Google automates creativity with Google Sets

Writing is output, and you need to load up your brain with ideas every so often or your output begins to look like bad copies of your previous output; like the dumber cc's of Michael Keaton in Multiplicity.

I'm a writer and my tool box is a set of bookmarks I drag around from computer to computer, browser to browser. I think I use rhymezone, onelook and a list of idioms the most.

But the ever innovative Google Labs -- in which 1000 PhD's are locked deep within Cheyenne Mountain for 18 months at a time to develop world-changing web tools -- has released a new tool called Google Sets.

It's simple: you think of a few concepts and let Google Sets derive common themes between the concepts. They should have called it Google Triangulation; either way, it does some of the creative thinking for you.

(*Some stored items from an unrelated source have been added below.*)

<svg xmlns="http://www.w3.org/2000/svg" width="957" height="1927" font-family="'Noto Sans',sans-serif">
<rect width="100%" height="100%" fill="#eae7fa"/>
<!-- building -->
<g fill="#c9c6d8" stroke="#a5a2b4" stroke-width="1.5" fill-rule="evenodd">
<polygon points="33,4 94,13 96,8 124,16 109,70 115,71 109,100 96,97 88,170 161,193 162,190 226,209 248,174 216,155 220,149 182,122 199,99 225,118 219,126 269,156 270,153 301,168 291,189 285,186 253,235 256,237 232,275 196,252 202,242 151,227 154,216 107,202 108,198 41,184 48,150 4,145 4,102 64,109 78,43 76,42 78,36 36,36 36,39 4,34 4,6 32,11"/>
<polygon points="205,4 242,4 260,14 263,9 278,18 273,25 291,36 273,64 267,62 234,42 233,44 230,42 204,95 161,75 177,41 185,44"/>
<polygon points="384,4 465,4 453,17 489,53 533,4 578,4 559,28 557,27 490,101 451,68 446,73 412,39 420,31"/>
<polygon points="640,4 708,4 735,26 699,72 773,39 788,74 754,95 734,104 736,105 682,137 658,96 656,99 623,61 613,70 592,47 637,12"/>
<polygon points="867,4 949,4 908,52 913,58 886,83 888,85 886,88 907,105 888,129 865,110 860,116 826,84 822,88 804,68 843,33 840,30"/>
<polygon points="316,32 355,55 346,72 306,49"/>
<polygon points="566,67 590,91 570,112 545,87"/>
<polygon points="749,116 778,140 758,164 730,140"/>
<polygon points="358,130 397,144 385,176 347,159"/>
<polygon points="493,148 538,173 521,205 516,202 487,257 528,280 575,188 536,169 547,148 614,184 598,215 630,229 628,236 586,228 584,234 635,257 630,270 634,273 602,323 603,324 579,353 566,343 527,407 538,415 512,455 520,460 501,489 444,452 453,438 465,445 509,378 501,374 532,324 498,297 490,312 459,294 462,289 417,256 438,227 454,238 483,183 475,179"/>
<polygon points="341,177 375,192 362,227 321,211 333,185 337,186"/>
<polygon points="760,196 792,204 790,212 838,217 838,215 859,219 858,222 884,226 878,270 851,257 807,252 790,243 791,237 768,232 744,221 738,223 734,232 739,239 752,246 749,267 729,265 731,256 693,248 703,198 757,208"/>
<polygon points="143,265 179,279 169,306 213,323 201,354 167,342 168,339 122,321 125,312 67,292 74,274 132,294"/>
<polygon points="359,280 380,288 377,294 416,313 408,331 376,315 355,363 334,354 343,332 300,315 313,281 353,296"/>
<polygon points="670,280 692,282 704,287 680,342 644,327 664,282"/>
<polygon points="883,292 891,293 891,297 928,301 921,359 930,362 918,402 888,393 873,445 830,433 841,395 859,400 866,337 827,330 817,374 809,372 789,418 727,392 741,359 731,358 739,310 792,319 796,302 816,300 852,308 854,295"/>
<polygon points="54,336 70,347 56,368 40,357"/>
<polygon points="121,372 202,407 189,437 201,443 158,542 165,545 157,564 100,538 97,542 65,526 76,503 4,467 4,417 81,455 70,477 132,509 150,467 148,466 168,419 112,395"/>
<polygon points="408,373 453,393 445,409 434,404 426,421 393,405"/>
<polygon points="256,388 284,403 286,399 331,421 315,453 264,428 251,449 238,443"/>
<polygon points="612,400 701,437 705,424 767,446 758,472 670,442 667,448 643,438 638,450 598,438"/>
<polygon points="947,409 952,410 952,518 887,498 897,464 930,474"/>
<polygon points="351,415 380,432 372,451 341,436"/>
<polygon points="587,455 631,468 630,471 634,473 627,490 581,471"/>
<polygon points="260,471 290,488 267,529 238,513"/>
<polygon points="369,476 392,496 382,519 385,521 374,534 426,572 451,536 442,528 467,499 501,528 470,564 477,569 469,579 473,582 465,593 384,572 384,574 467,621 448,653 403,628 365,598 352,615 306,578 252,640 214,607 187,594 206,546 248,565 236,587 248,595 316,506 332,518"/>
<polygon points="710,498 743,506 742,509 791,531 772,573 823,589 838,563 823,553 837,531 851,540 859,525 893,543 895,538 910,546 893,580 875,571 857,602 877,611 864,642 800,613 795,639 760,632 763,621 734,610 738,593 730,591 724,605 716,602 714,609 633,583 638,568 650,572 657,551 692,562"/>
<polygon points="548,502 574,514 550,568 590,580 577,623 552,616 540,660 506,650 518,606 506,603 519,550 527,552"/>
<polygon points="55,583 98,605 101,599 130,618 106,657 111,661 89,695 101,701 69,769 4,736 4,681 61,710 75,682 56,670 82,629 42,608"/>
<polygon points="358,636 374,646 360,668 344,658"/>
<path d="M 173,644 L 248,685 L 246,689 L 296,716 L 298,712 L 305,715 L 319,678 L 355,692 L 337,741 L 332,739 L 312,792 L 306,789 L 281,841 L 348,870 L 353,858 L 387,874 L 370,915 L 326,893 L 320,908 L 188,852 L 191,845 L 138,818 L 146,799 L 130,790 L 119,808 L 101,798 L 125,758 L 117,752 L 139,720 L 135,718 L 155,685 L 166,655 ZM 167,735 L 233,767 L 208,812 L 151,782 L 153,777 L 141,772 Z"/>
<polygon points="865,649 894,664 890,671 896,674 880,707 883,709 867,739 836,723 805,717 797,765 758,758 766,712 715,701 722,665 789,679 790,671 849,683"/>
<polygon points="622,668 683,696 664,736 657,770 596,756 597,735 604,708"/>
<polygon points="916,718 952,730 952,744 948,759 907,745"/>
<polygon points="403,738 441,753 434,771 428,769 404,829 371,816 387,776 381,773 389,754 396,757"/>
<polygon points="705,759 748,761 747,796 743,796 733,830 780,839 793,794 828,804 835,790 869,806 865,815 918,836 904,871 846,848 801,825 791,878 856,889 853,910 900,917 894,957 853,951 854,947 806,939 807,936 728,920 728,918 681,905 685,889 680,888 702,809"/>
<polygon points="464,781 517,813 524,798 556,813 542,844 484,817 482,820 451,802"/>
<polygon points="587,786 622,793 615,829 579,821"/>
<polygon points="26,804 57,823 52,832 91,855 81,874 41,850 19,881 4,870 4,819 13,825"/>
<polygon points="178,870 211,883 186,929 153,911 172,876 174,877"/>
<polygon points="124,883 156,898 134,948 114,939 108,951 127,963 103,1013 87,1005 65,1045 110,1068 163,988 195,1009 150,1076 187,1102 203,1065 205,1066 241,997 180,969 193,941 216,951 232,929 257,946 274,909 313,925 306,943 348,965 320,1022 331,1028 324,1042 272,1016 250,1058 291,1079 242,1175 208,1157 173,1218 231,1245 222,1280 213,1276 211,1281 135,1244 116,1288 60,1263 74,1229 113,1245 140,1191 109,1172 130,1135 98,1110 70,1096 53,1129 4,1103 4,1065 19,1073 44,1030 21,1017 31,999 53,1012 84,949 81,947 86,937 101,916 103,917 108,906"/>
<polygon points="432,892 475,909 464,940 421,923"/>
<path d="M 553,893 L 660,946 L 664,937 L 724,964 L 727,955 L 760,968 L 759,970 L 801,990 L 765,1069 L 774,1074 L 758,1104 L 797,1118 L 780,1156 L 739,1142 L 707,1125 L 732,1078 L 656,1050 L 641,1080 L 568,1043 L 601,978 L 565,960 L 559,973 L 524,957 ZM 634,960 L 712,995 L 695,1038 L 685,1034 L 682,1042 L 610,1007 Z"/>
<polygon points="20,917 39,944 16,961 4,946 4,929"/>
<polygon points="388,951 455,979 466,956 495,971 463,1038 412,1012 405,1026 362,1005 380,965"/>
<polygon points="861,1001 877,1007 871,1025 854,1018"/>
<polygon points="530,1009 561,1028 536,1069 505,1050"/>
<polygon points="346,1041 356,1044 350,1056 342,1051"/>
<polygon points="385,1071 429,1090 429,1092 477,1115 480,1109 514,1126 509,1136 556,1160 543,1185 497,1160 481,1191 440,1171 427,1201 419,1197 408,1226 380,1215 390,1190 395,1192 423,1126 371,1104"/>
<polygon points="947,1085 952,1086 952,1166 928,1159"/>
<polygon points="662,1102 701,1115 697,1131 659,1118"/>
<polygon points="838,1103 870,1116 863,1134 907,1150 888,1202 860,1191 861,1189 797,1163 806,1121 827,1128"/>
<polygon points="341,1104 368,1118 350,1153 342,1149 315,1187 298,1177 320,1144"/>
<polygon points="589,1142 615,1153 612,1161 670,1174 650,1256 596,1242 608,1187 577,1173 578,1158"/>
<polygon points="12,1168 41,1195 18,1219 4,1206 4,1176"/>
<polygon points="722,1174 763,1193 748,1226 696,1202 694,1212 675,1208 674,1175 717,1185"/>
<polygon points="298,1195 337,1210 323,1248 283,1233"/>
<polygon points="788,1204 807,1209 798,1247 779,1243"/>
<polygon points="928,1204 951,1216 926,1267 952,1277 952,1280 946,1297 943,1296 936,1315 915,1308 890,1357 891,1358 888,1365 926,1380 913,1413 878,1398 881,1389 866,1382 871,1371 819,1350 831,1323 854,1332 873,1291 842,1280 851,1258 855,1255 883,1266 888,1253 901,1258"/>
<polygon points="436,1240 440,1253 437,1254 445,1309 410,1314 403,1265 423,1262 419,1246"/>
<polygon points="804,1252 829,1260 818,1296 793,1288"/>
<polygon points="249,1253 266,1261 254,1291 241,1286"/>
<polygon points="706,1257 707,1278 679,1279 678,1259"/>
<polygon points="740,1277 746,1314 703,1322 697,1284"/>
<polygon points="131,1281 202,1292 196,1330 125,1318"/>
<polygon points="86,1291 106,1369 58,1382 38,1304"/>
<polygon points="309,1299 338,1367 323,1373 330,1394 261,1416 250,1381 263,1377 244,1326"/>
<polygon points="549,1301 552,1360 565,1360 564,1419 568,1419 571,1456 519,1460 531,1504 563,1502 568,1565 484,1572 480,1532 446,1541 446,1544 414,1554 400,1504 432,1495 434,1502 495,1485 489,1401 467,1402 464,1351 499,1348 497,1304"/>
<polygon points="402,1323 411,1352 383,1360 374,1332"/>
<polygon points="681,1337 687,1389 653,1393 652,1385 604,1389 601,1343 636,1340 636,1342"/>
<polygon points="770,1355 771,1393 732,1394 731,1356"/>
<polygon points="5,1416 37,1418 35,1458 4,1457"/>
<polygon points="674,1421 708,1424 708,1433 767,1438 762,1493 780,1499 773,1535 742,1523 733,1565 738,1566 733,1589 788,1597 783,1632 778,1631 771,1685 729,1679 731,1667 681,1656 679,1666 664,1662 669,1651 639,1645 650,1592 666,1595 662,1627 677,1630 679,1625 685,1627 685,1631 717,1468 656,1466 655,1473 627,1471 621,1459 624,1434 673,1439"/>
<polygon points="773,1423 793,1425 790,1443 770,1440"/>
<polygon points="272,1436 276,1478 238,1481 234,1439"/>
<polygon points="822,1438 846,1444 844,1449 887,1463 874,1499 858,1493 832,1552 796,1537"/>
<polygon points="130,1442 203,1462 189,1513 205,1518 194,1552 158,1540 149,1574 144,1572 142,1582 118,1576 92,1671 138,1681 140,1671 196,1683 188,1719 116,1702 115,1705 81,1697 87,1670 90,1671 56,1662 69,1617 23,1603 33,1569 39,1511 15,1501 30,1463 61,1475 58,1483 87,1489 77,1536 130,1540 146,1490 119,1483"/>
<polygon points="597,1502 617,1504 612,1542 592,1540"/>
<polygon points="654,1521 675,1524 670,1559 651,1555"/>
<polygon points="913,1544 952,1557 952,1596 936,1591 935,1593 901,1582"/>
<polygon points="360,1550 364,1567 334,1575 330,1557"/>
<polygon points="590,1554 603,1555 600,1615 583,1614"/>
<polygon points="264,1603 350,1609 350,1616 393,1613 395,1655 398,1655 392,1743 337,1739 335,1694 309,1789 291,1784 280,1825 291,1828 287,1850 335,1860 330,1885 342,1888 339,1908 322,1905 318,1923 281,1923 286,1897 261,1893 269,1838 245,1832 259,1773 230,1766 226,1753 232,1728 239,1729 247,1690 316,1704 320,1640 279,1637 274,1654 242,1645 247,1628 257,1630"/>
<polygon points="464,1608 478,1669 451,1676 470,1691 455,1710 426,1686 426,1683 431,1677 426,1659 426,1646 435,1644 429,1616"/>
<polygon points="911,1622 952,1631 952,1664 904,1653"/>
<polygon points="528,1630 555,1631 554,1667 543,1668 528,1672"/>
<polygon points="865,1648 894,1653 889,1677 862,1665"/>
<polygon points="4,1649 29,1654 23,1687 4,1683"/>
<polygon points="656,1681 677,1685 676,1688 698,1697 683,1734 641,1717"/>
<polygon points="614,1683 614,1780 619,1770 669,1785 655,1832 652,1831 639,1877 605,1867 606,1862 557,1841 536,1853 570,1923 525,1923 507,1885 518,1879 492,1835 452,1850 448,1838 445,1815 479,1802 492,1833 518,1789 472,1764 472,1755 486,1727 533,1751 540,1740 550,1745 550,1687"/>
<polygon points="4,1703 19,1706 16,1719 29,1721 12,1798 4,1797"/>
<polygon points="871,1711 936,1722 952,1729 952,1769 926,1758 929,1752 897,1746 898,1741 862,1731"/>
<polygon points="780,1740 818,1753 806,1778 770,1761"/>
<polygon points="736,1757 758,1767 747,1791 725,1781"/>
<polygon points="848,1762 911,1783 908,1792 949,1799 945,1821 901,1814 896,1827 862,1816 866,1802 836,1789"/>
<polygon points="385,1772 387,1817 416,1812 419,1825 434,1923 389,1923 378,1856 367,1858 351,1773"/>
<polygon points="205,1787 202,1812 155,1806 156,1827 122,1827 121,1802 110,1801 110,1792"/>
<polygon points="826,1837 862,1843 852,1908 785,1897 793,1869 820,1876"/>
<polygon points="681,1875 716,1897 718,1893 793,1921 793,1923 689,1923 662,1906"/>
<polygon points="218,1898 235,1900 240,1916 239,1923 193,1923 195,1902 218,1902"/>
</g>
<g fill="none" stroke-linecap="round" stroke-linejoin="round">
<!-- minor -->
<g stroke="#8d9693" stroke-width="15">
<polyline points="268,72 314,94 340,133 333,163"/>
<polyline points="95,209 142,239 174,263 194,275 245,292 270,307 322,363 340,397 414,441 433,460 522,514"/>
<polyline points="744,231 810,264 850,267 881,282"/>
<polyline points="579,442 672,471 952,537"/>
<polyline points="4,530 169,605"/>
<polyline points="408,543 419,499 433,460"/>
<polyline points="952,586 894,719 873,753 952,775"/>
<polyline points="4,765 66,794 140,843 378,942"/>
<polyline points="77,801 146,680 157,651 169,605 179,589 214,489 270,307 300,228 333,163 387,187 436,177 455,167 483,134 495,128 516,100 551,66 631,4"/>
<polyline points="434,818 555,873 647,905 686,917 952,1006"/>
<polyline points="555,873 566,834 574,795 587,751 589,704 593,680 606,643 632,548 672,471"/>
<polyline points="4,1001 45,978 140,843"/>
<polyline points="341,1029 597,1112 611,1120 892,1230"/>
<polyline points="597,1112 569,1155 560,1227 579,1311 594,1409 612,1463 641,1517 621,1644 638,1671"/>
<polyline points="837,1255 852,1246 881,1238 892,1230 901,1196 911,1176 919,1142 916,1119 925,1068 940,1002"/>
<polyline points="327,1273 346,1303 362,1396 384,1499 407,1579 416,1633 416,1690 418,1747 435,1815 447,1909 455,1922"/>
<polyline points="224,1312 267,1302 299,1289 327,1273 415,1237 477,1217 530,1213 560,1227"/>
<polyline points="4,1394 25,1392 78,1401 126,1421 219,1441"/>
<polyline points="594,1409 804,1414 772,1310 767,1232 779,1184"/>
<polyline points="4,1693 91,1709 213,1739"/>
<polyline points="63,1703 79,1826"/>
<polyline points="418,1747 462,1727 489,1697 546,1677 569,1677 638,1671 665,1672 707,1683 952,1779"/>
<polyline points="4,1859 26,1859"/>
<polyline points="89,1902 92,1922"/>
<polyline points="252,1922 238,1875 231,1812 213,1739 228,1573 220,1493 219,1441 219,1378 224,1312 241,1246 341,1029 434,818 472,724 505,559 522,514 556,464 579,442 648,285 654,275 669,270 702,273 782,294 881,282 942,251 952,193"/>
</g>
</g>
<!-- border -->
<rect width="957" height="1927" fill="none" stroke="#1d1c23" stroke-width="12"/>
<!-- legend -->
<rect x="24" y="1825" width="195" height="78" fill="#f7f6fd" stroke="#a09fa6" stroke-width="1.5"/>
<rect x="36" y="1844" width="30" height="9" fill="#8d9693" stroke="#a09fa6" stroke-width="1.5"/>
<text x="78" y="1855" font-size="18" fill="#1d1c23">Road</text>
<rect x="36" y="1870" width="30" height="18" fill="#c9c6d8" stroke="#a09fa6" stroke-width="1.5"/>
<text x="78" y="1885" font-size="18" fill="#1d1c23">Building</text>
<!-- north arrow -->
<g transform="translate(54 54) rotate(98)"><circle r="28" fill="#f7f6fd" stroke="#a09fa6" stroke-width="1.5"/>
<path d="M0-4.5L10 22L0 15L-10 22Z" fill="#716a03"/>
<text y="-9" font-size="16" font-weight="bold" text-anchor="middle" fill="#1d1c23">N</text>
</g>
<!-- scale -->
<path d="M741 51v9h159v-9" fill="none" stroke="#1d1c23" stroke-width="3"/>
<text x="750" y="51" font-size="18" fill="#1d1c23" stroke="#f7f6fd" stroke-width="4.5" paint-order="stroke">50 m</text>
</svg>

Pink Floyd vigorously defending the introduction of electronics into their music; Geddy Lee had a trite saying about that. In both cases the view was that electronic instruments don't replace the creative process; they're just new tools for a musician to work with.

But I think Google Sets, etc., perhaps does replace a bit of thinking. It obfuscates derivation, but doesn't filter it through the mind. Okay, so is filtered derivation creativity? I think this just got a bit too philosophical.

Google Sets: makes it darn easy to come up with stuff!